Mais encore une fois, il se peut que, même après des années de démocratisation des régions kurdes en Turquie, d'efforts de réhabilitation économique, de reconnaissance mutuelle, de politiques linguistiques, de représentations parlementaires, enfin tout ce que l'on veut pour régler pacifiquement la Question kurde, on ne puisse garantir à 100% que les Kurdes de Turquie ne souhaitent pas un jour se séparer (pour rejoindre ou non ceux d'en bas). Parce que la colle n'aura finalement pas pris, parce que les aspirations ou l'idéalisme des Kurdes les porteront ailleurs, parce que plus on a de libertés plus on en réclame, parce que si l'Etat kurde en Irak réussit lui aussi son tournant politique, il y aura peut-être plus de liens et de choses en commun entre ces deux régions qu'avec leurs capitales. C'est pourquoi parier sur le choix des Kurdes ou l'avenir des régions kurdes en Turquie relève de la divination. Et c'est pourquoi le rôle d'un démocrate turc tolérant envers les identités "différentes" a quelque chose d'assez ingrat, en ce sens où nul ne peut lui garantir que ceux qu'il défend au nom d'une unité dans la pluralité, ne lui donneront pas tort, en finale.

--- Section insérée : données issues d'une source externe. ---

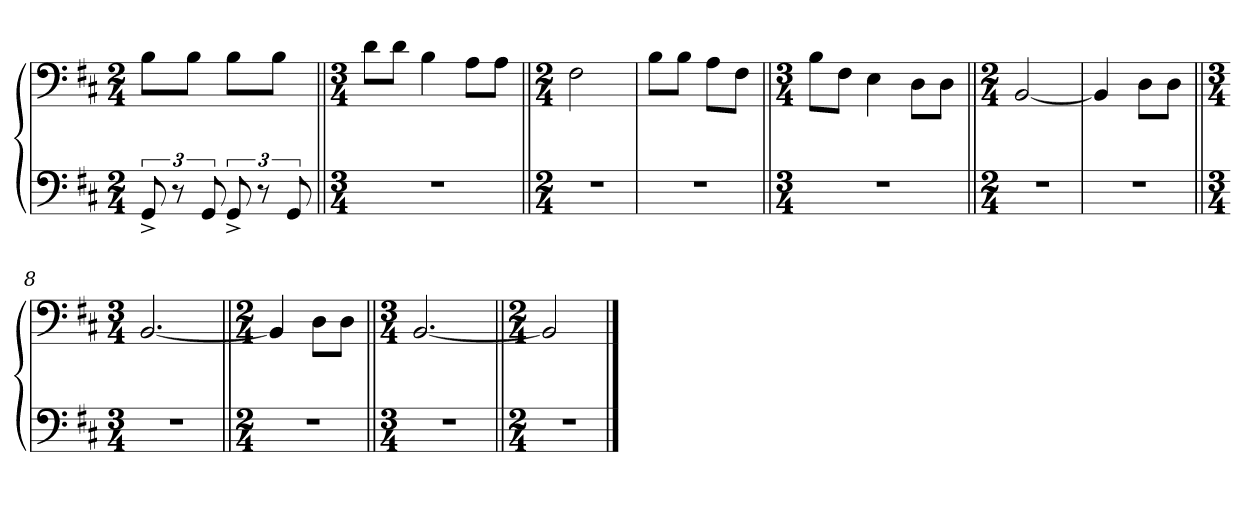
**kern	**kern
*part1	*part1
*staff2	*staff1
*clefF4	*clefF4
*k[f#c#]	*k[f#c#]
*M2/4	*M2/4
=1	=1
12GG^/	8B\L
12r	.
.	8B\J
12GG/	.
12GG^/	8B\L
12r	.
.	8B\J
12GG/	.
=2||	=2||
*M3/4	*M3/4
2.r	8d\L
.	8d\J
.	4B\
.	8A\L
.	8A\J
=3||	=3||
*M2/4	*M2/4
2r	2F#\
=4	=4
2r	8B\L
.	8B\J
.	8A\L
.	8F#\J
=5||	=5||
*M3/4	*M3/4
2.r	8B\L
.	8F#\J
.	4E\
.	8D\L
.	8D\J
=6||	=6||
*M2/4	*M2/4
2r	[2BB/
=7	=7
2r	4BB/]
.	8D\L
.	8D\J
=8||	=8||
*M3/4	*M3/4
2.r	[2.BB/
=9||	=9||
*M2/4	*M2/4
2r	4BB/]
.	8D\L
.	8D\J
=10||	=10||
*M3/4	*M3/4
2.r	[2.BB/
=11||	=11||
*M2/4	*M2/4
2r	2BB/]
==	==
*-	*-
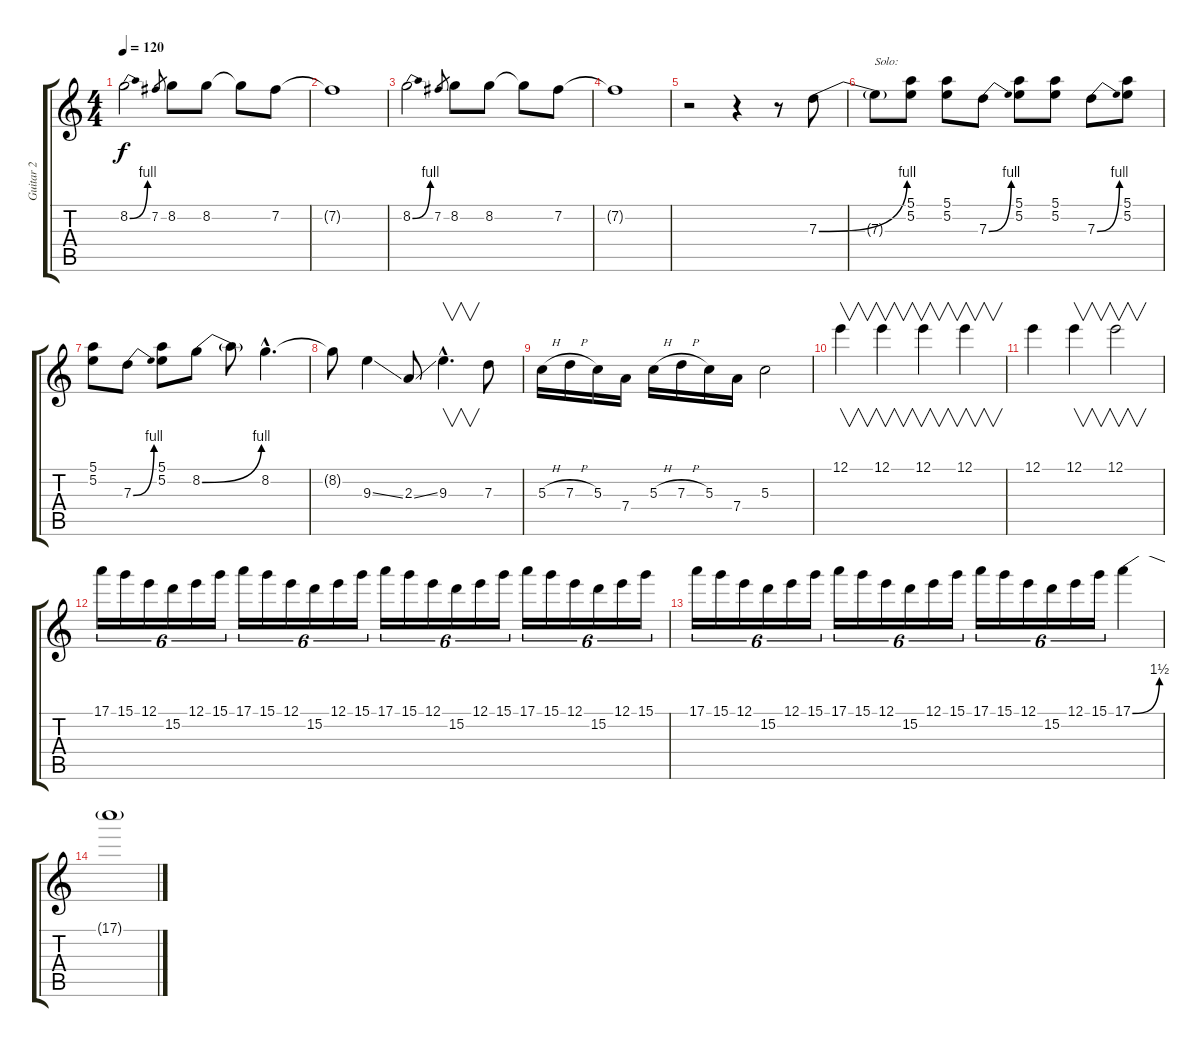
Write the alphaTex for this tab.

\track ("Guitar 2" "Guitar 2") {instrument distortionguitar}
\staff {score tabs}
\tuning (E4 B3 G3 D3 A2 E2) {hide}
\ts (4 4)
\tempo 120
\clef g2
\ks c
8.2{be (bend 0 0 60 4)}.2{dy f} 7.2.8{gr} 8.2.8 8.2.8 8.2{t}.8 7.2.8 |
7.2{t}.1 |
8.2{be (bend 0 0 60 4)}.2 7.2.8{gr} 8.2.8 8.2.8 8.2{t}.8 7.2.8 |
7.2{t}.1 |
r.2 r.4 r.8 7.3{be (bend 0 0 60 4)}.8 |
7.3{t}.8{txt "Solo:"} (5.1 5.2).8 (5.1 5.2).8 7.3{be (bend 0 0 60 4)}.8 (5.1 5.2).8 (5.1 5.2).8 7.3{be (bend 0 0 60 4)}.8 (5.1 5.2).8 |
(5.1 5.2).8 7.3{be (bend 0 0 60 4)}.8 (5.1 5.2).8 8.2{be (bend 0 0 60 4)}.8 8.2{t}.8 8.2{hac}.4{d} |
8.2{t}.8 9.3{ss}.4 2.3{ss}.8 9.3{hac}.4{v d} 7.3.8 |
5.3{h}.16 7.3{h}.16 5.3.16 7.4.16 5.3{h}.16 7.3{h}.16 5.3.16 7.4.16 5.3.2 |
12.1.4{v} 12.1.4{v} 12.1.4{v} 12.1.4{v} |
12.1.4 12.1.4{v} 12.1.2{v} |
17.1.16{tu (6 4)} 15.1.16{tu (6 4)} 12.1.16{tu (6 4)} 15.2.16{tu (6 4)} 12.1.16{tu (6 4)} 15.1.16{tu (6 4)} 17.1.16{tu (6 4)} 15.1.16{tu (6 4)} 12.1.16{tu (6 4)} 15.2.16{tu (6 4)} 12.1.16{tu (6 4)} 15.1.16{tu (6 4)} 17.1.16{tu (6 4)} 15.1.16{tu (6 4)} 12.1.16{tu (6 4)} 15.2.16{tu (6 4)} 12.1.16{tu (6 4)} 15.1.16{tu (6 4)} 17.1.16{tu (6 4)} 15.1.16{tu (6 4)} 12.1.16{tu (6 4)} 15.2.16{tu (6 4)} 12.1.16{tu (6 4)} 15.1.16{tu (6 4)} |
17.1.16{tu (6 4)} 15.1.16{tu (6 4)} 12.1.16{tu (6 4)} 15.2.16{tu (6 4)} 12.1.16{tu (6 4)} 15.1.16{tu (6 4)} 17.1.16{tu (6 4)} 15.1.16{tu (6 4)} 12.1.16{tu (6 4)} 15.2.16{tu (6 4)} 12.1.16{tu (6 4)} 15.1.16{tu (6 4)} 17.1.16{tu (6 4)} 15.1.16{tu (6 4)} 12.1.16{tu (6 4)} 15.2.16{tu (6 4)} 12.1.16{tu (6 4)} 15.1.16{tu (6 4)} 17.1{be (bend 0 0 60 6)}.4 |
17.1{t}.1
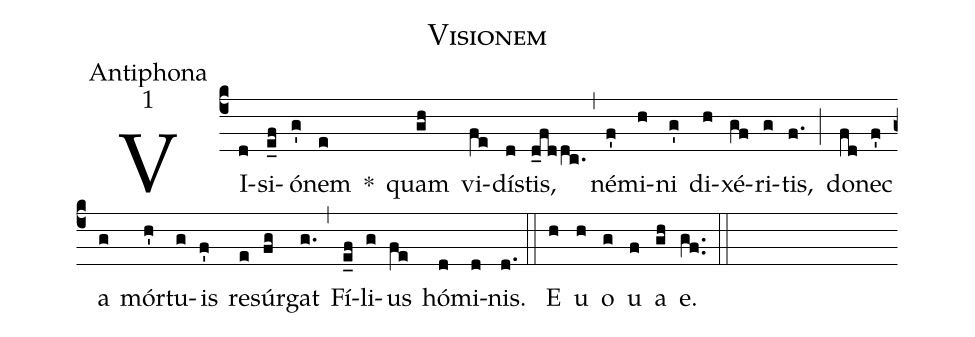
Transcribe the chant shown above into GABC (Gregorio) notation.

name:Visionem;
office-part:Antiphona;
mode:1;
%%
(c4) VI(d)si(e_f)ó(g')nem(e) *() quam(gh) vi(fe)dí(d)stis,(d_fddc.) (,) né(f')mi(h)ni(g') di(h)xé(gf)ri(g)tis,(f.) (;) do(fd)nec(f') a(g) mór(h')tu(g)is(f') re(e)súr(fg)gat(g.) (,) Fí(e_f)li(g)us(fe) hó(d)mi(d)nis.(d.) (::) <eu> E(h) u(h) o(g) u(f) a(gh) e.</eu>(gf..) (::)
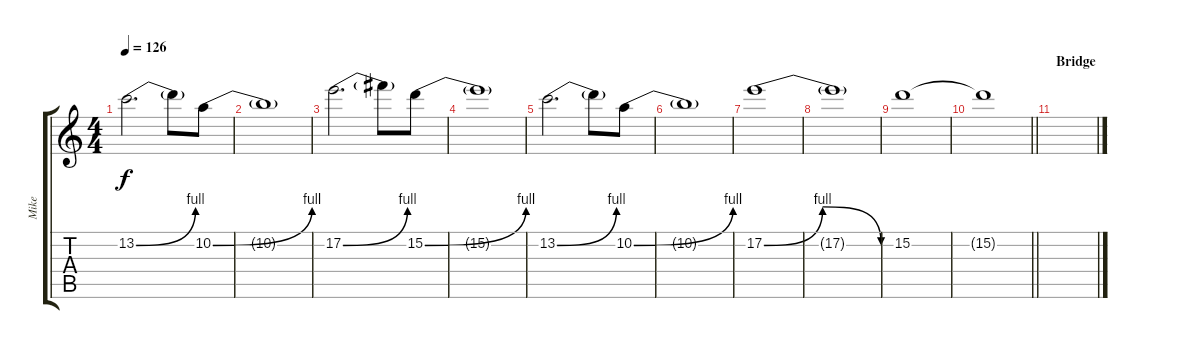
\track ("Mike" "Mike") {instrument overdrivenguitar}
\staff {score tabs}
\tuning (E4 B3 G3 D3 A2 E2) {hide}
\ts (4 4)
\tempo 126
\clef g2
\ks c
13.2{be (bend 0 0 60 4)}.2{d dy f} 13.2{t}.8 10.2{be (bend 0 0 60 4)}.8 |
10.2{t}.1 |
17.2{be (bend 0 0 60 4)}.2{d} 17.2{t}.8 15.2{be (bend 0 0 60 4)}.8 |
15.2{t}.1 |
13.2{be (bend 0 0 60 4)}.2{d} 13.2{t}.8 10.2{be (bend 0 0 60 4)}.8 |
10.2{t}.1 |
17.2{be (bendrelease 0 0 15 4 55 4 60 0)}.1 |
17.2{t}.1 |
15.2.1 |
\barLineRight lightlight
15.2{t}.1 |
\section ("" "Bridge")
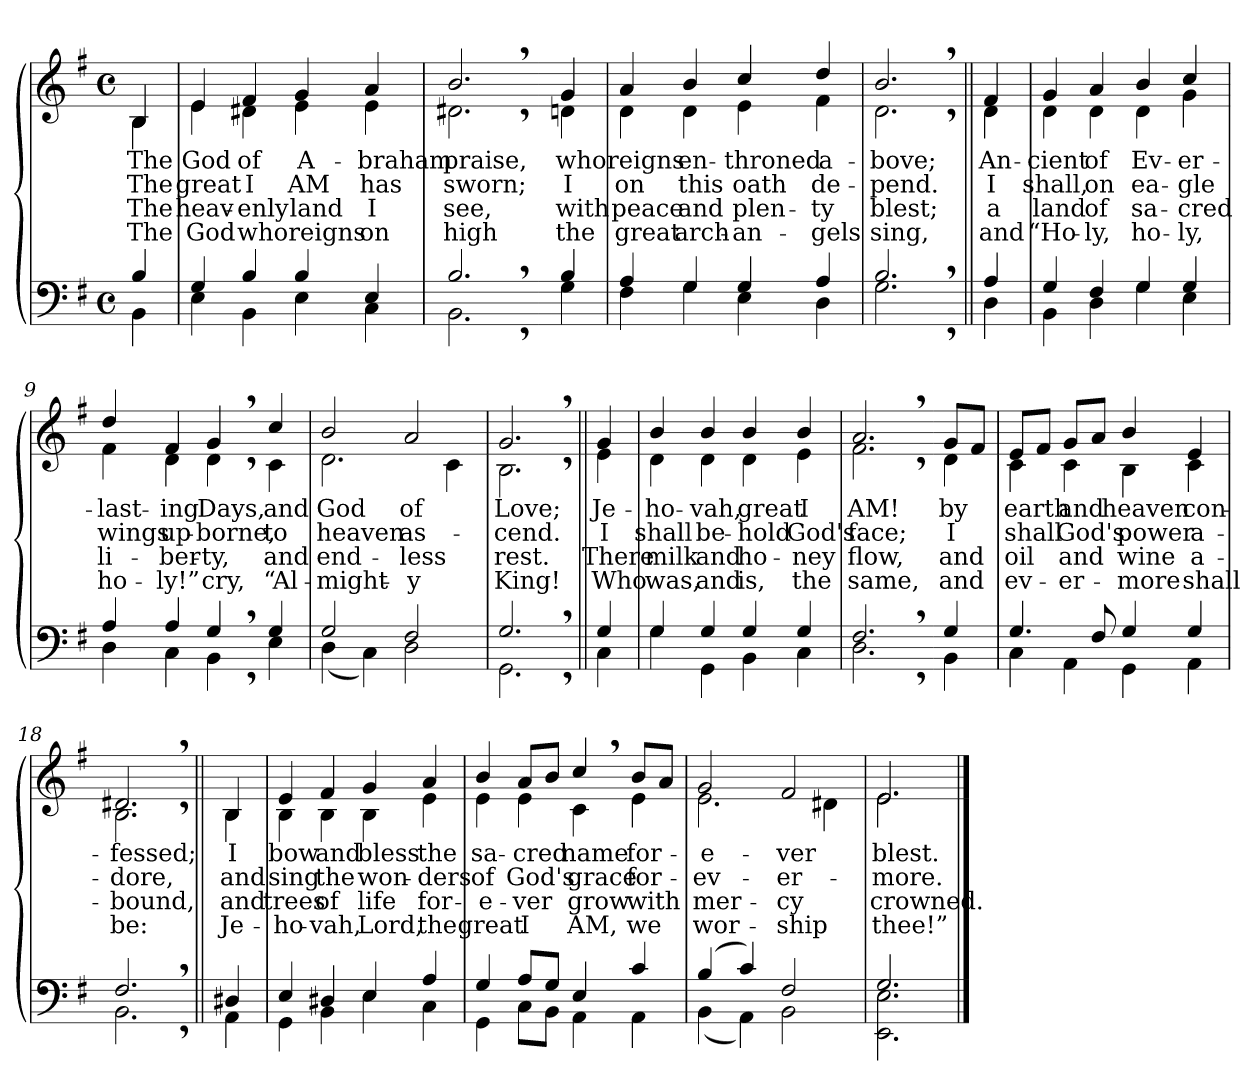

Il y a des nations qui vivant ensemble dans un espace démocratique, qui n'avaient pas eu à subir de persécutions majeures, ont préféré se séparer. C'est le cas de la Tchéquie-Slovaquie, ça pourrait être le cas de la Belgique, et l'éclatement dramatique de l'Ex-Yougoslavie a montré aussi qu'une longue proximité historique, linguistique, sociale entre des peuples qui a priori semblent assez parents, ne garantit pas un mariage éternel et idyllique. Les Etats multinationaux, ça fonctionne ou pas, mais quand ça ne veut pas prendre, tôt ou tard, ça fiche le camp, et toutes les entreprises de démocratisation et de compromis politiques n'y font rien.
Les nations obéissent aussi, surtout dans le domaine des symboles politiques, à des pulsions affectives, plus difficiles à mettre en équation. Bizarrement, quand il s'agit de leur destin politique, les peuples sont toujours plus portés à l'irrationnel que dans les choix plus anodins de leur vie quotidienne. Mais après tout, comme le disait Ambrose Bierce, une frontière n'est jamais qu'une "ligne imaginaire entre deux nations, séparant les droits imaginaires de l'une des droits imaginaires de l'autre."